4. [x] Tests (BioFSharp.INSDC.Tests)

State: fixture-based coverage is complete for every IO module. The old smoke test was replaced with deep object-graph roundtrip tests against committed ENA fixtures.

Test files

One test module per IO module:

  • Done in Tests.fs: BioProject, Study, BioSample, Experiment, Run, Analysis, Submission, Receipt.
  • Future cleanup: split the current Tests.fs into one test module/file per IO module if desired.

Each module covers three cases:

  1. Read — load a committed ENA XML fixture and assert a handful of key field values.
  2. Roundtripread >> write >> read produces a structurally equal value. Pick one comparison strategy (deep object-graph equality is simpler than XML canonicalisation) and document it inline.
  3. read / readString parity — parsing the same XML via file vs. string produces equal results.

Keep xunit (already wired). Drop the existing BioTalk test.

Fixtures

Real ENA records, downloaded once and committed:

  • Current path: tests/fixtures/<accession>.xml
  • Source URL pattern: https://www.ebi.ac.uk/ena/browser/api/xml/<ACCESSION> (download by hand; do not fetch at test time)
  • Committed accessions: PRJDB5192, DRP003416, SAMD00064197, DRX066772, DRR072834, ERZ496533, DRA005154.
  • receipt-sample.xml is hand-crafted because RECEIPT is a submission-API response, not a stored record. Shape mirrors the ENA programmatic submission guide example.
  • Source URLs and download date are recorded in tests/fixtures/README.md.

Tests load fixtures off disk via a small relative-path helper. No network at test time.

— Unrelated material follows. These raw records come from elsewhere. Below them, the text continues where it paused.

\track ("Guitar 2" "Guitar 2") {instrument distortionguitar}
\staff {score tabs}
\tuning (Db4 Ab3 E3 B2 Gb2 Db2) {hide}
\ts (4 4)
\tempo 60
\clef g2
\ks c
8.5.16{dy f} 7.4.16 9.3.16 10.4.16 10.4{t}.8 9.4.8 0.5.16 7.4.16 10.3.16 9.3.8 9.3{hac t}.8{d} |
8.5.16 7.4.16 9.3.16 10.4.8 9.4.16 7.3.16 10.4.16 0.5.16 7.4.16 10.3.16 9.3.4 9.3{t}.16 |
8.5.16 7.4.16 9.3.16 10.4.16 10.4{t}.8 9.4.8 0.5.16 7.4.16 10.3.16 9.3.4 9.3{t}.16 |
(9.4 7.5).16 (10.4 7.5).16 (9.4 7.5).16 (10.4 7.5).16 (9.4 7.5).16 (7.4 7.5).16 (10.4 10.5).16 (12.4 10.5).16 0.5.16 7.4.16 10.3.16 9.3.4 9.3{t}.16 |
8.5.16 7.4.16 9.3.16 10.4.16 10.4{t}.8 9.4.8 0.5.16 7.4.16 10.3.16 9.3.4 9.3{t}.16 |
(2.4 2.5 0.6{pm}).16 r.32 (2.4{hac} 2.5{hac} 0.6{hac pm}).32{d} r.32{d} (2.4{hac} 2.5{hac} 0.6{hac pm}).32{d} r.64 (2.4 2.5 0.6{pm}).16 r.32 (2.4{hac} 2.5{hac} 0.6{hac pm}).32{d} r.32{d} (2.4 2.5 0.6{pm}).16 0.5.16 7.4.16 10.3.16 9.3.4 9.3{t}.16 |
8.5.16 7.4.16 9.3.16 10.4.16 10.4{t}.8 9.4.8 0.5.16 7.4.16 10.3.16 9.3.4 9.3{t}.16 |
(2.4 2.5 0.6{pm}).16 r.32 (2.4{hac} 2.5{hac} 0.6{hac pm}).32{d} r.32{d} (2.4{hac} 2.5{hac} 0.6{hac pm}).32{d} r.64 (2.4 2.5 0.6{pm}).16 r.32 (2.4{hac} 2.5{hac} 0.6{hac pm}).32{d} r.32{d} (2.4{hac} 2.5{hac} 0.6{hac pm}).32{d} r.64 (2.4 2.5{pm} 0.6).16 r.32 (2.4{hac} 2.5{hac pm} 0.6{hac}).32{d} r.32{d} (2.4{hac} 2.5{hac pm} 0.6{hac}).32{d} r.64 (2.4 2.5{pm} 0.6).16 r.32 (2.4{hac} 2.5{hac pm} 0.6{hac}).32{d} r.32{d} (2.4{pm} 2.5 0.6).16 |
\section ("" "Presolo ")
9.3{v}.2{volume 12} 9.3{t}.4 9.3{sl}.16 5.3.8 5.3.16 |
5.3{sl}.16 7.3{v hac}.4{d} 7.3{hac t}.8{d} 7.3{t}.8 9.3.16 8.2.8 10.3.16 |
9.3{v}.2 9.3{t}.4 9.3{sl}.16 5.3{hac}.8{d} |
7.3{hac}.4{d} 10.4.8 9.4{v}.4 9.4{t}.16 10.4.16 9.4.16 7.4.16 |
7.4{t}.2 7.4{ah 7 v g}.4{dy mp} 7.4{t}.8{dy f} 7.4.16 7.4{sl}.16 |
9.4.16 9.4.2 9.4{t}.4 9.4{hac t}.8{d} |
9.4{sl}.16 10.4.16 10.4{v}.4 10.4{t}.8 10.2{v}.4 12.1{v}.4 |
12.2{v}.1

5. [x] Build / CI touch-ups

  • Confirm build/ProjectInfo.fs solutionFile resolves (already BioFSharp.INSDC.slnx).
  • Verify build.cmd / build.sh entry points still work after the .fsproj.csproj swap in the slnx.
  • Add the regenerateInsdcTypes target. It must not be chained into the default build — generated code is committed precisely so contributors can build without the tool restored.
  • Audit .github/workflows/build-and-test.yml for template residue: SDK pin and the Codecov slug.

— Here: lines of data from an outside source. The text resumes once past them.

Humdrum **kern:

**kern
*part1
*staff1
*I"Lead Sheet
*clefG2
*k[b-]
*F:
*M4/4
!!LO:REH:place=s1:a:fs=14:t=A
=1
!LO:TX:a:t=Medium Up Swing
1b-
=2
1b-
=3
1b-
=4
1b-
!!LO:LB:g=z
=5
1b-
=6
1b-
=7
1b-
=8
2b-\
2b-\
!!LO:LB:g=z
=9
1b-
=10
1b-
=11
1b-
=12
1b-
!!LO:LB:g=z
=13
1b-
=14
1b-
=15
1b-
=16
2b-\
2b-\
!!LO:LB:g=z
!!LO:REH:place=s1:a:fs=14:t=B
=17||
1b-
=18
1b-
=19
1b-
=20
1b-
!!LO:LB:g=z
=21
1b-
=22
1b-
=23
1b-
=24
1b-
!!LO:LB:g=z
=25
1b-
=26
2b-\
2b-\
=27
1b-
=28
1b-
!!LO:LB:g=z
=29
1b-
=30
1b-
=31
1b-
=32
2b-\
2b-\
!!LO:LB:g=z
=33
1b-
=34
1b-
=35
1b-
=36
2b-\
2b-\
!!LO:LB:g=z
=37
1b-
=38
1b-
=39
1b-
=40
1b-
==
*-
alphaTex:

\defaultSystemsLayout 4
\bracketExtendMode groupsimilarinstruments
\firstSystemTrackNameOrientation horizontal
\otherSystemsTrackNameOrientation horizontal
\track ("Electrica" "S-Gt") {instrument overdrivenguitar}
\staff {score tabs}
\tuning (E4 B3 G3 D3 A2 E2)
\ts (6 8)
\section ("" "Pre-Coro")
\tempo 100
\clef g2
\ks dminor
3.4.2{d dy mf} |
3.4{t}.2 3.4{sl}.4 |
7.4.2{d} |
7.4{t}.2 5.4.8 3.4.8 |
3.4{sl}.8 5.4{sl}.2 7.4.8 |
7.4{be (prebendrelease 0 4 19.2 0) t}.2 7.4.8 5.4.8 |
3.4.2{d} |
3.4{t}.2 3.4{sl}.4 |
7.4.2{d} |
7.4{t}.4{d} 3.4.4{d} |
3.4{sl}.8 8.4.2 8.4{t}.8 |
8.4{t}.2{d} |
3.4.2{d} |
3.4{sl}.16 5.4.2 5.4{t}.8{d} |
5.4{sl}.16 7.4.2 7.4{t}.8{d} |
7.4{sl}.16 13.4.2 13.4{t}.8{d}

The regenerateInsdcTypes target lives in build/BasicTasks.fs. It is standalone (no dependencies on clean / buildSolution) and is not referenced by any release pipeline.

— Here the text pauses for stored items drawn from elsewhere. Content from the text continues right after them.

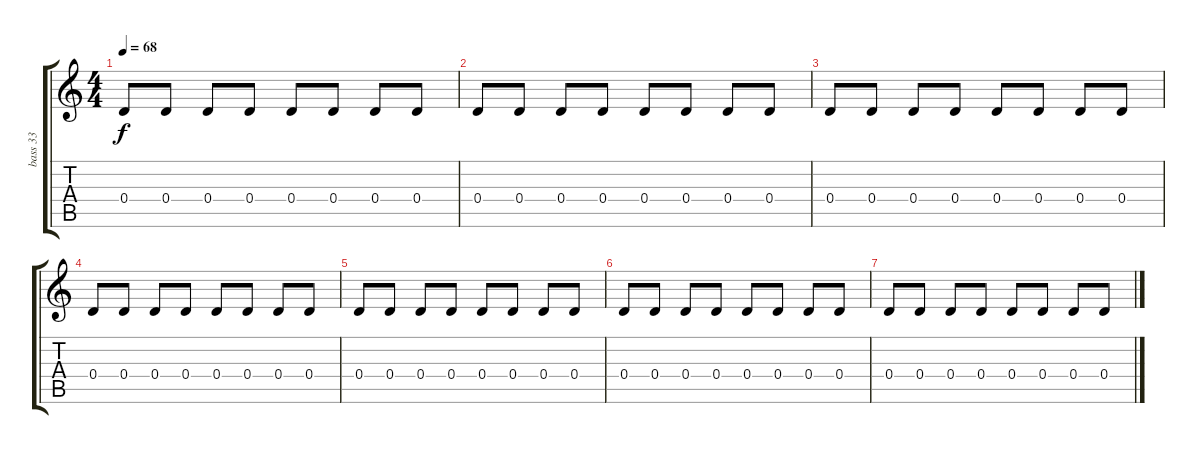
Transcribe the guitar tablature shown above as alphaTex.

\track ("bass 33" "bass 33") {instrument electricbassfinger}
\staff {score tabs}
\tuning (E4 B3 G3 D3 A2 E2) {hide}
\ts (4 4)
\tempo 68
\clef g2
\ks c
0.4.8{dy f} 0.4.8 0.4.8 0.4.8 0.4.8 0.4.8 0.4.8 0.4.8 |
0.4.8 0.4.8 0.4.8 0.4.8 0.4.8 0.4.8 0.4.8 0.4.8 |
0.4.8 0.4.8 0.4.8 0.4.8 0.4.8 0.4.8 0.4.8 0.4.8 |
0.4.8 0.4.8 0.4.8 0.4.8 0.4.8 0.4.8 0.4.8 0.4.8 |
0.4.8 0.4.8 0.4.8 0.4.8 0.4.8 0.4.8 0.4.8 0.4.8 |
0.4.8 0.4.8 0.4.8 0.4.8 0.4.8 0.4.8 0.4.8 0.4.8 |
0.4.8 0.4.8 0.4.8 0.4.8 0.4.8 0.4.8 0.4.8 0.4.8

CI uses global-json-file: global.json so the workflow tracks the SDK version pinned at the repo root (currently 10.0.100). The Codecov slug is retargeted to BioFSharp/BioFSharp.INSDC.

6. [x] Verification

Each step gates the next:

  1. dotnet tool restore succeeds (verified 2026-05-23 in devcontainer; restores dotnet-xscgen 3.0.1270 and fsdocs-tool 20.0.1).
  2. build.sh regenerateInsdcTypes produces .cs files under src/BioFSharp.FileFormats.INSDC/Generated/ (verified 2026-05-23; only diff vs. committed output is the absolute-path noise in the generator-header comment).
  3. build.sh (default buildSolution) succeeds with zero CS1591 (missing-XML-doc) warnings (verified 2026-05-23; 0 Error(s)).
  4. bash build.sh runtests passes locally in the devcontainer (24/24 tests, re-confirmed 2026-05-23).
  5. build.sh pack produces both nupkgs with non-template metadata (verified 2026-05-23 — pkg/BioFSharp.FileFormats.INSDC.0.1.0.nupkg and pkg/BioFSharp.IO.INSDC.0.1.0.nupkg). The Pack target uses an interactive Y/n confirmation prompt; pipe echo Y | when invoking non-interactively.

7. Out of scope

  • No fsdocs site for this repo; usage examples live in the base BioFSharp docs.

Dos

  • ALWAYS add XML documentation to all public types and functions in both projects.
  • ALWAYS run the FAKE build targets (build.cmd / build.sh) for solution-wide work — they are the source of truth for build/test/pack configuration. Use raw dotnet build / dotnet test only when iterating on a single project.

Don'ts

  • Do not hand-edit anything under src/BioFSharp.FileFormats.INSDC/Generated/ — it is regenerated from XSDs.
  • Do not chain regenerateInsdcTypes into the default build.
  • Do not add an fsdocs site to this repo.